■ **Отрывок**:
>>>>
М. К. Приоров писал, что в этих песнях раскрывались думы народные о счастливой жизни. Поразила автора и манера исполнения певца: «Сначала тихо, а там громче и громче затянул он длинную ноту» песни и «потянулась она протяжными гаммами, потянулась и росла больше и больше и шла также однообразно и бесконечно, как сама степь, как этот далекий горизонт, как это синее, бесконечное небо». Прислушиваясь к мелодии, Марам-бай говорил задумчиво: «Да, славно поет Кылыш-бай про свободу... славно поет, да только свободы-то на земле нет. Я это знаю верно». Показывая на далекие звезды на ночном небосклоне, он продолжал: «...Вон там свобода и воля, а здесь их нет на земле, я знаю это верно». С грустью вспоминал он о том, как в молодости никому не хотел кланяться, не слушался ни ханов, ни биев, ни старшин, ни казаков. В поисках вольной земли, где «каждый себе хан, где каждый себе бий, где воля да свобода», бросил степь молодой богатырь Марам-бай. Много разных путей-дорог исходил свободолюбивый батыр, но нигде он не нашел вольной земли...
М. К. Приоров описал сцену единоборства Марам-бая со своим врагом. Оно происходило на виду русского отряда и толпы казахов. Поединок воскресил картину далекого прошлого, когда воины один на один выезжали помериться силами. «Нельзя было узнать старика Марам-бая, когда, держа свой трофей высоко над головой», он примчался в отряд; «куда делясь его старость, куда делись его морщины и согнутый стан». Перед русскими стоял «молодой воин, счастливый победитель», глаза которого горели, и сам он лихо сидел на коне.
Автору удалось создать запоминающиеся образы двух казахов, один из которых, Кылыш-бай,— человек поэтической натуры, изливающий свою тоску по воле и свободе в задушевных песнях, а другой, Марам-бай,— человек с философским образом мышления, рыцарь, остро чувствующий несправедливость, готовый за свою честь и свободу биться насмерть с любым врагом.
В рассказе «История одного киргизского мальчика (быль)» М. К. Приоров повествует о том, как однажды во время похода отряд обнаружил в горном ущелье казахского мальчика, всеми покинутого и несчастного. Мальчику было лет 13. Русские приютили его, накормили, одели. Но к городской жизни юный степняк привыкал с трудом. В городе Аликеша научили грамоте, но его тянула степь. И он был отпущен в родную стихию.
...Лет через 15 автор узнал от купца, что Аликеш стал выборным старшиною в ауле. Не забыл он и своего русского благодетеля: прислал поклон, а в подарок — саблю и уздечку с бирюзою.
М. К. Приоров с большим сочувствием писал о простых казахах, о их нелегкой жизни.
<<<<
■ **Условия задания**:
**a)** Ответьте на вопросы по отрывку о рассказах М. К. Приорова:
(i) Сколько лет было мальчику, которого отряд нашел в горном ущелье?
(ii) Что Аликеш прислал в подарок своему русскому благодетелю?
(iii) Кто из двух казахов изливает тоску по воле и свободе в задушевных песнях?
**b)** Перепишите часть отрывка о рассказах М. К. Приорова от слов «Автору удалось создать» до слов «с любым врагом.», заменив «рыцарь» на «воин».
**c)** Что могло бы следовать за последним предложением отрывка о рассказах М. К. Приорова? Продолжите этот отрывок.

■ **Строки набора данных**:
>>>>
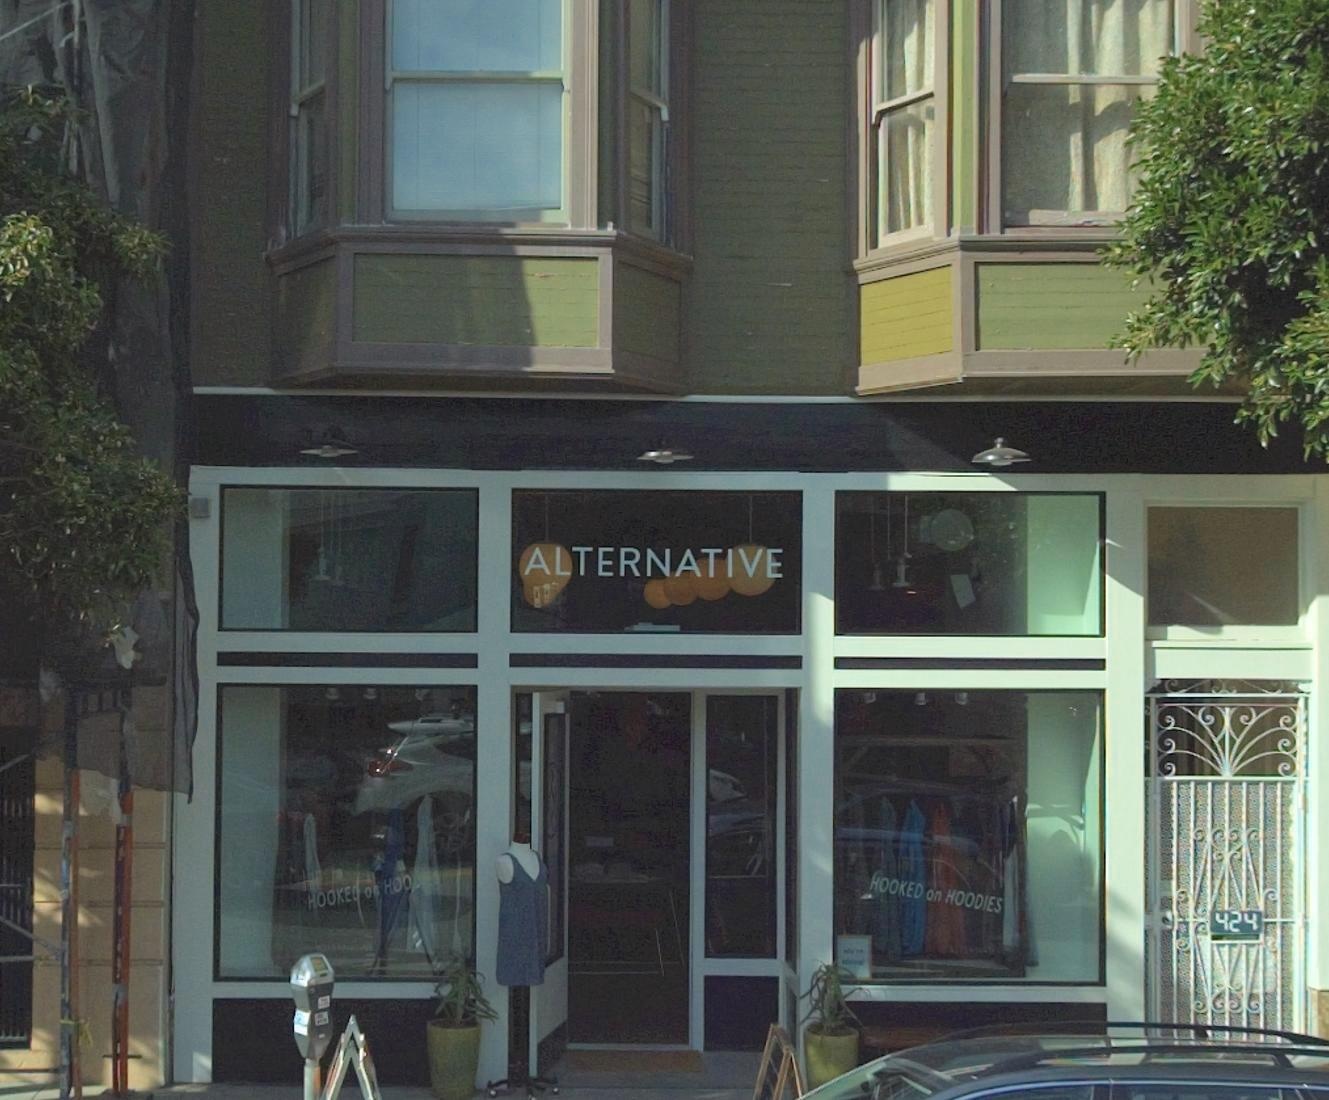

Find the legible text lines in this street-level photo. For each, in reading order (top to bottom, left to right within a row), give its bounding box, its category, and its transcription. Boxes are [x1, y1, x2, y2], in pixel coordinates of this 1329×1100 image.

[520, 544, 787, 582] BusinessName: Alternative
[305, 872, 415, 914] None: HOOKED O* HOO
[866, 873, 1006, 917] None: HOOKED on HOODIES
[1210, 910, 1261, 934] StreetNumber: 424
<<<<
■ **Ответы по заданиям**:
**a)**
(i) Лет 13.
(ii) Саблю и уздечку с бирюзою.
(iii) Кылыш-бай.

**b)**
Автору удалось создать запоминающиеся образы двух казахов, один из которых, Кылыш-бай,— человек поэтической натуры, изливающий свою тоску по воле и свободе в задушевных песнях, а другой, Марам-бай,— человек с философским образом мышления, воин, остро чувствующий несправедливость, готовый за свою честь и свободу биться насмерть с любым врагом.

**c)**
Укреплению авторитета русских людей среди народов Средней Азии и Казахстана способствовали нередко их демократизм и справедливость в решении ряда сложных вопросов. Так, в книге Б. Тагеева-Рустам-бека «По степям и горам Азии» (М., 1910) описывается в общем-то обычная ситуация: бедный певец Касым влюбляется в дочь богача, волостного правителя Токур-бека и получает отказ на брак. Более того, Токур-бек, страстный любитель старины, каждый вечер заставлявший Касыма петь свои любимые былины, выгоняет его. Однако влюбленные совершают побег. На беглецов неожиданно нападает отвергнутый ранее жених, сын богача. Он ранит Касыма, а невесту привозит к родителям, чтобы получить согласие на брак. В этой критической обстановке Касым, по совету невесты, обращается к русскому коменданту. Русские принимают живейшее участие в судьбе замечательного певца. Комендант со свитой выезжает в аул Токур-бека и заставляет богача отдать дочь за Касыма, а калым, по его указанию, выплачивает бывший жених, который пытался из-за угла убить певца... Разумеется, подобные события получали широкий резонанс как в степях, так и в горах Средней Азии. И мнение, что русские справедливы, имело вполне реальную основу.
Дружбе казахов и русских посвятил свой очерк П. Потапов. Автор приводит немало интересных этнографических данных из жизни коренного населения. Заслуживает также внимания его сообщение о том, что русские люди охотно подчиняются суду биев и остаются довольны.
В 1904 г. появился рассказ М. Лаврова «Кочевники» с подзаголовком «Жизнь в киргизской степи». Автор подробно описал быт казахов, отметил, что у кочевников основу жизни составляют стада, познакомил русского читателя со многими казахскими обрядами, выполняемыми, например, при рождении ребенка, во время сватовства, нарисовал яркую картину пиршества-тоя и т. д.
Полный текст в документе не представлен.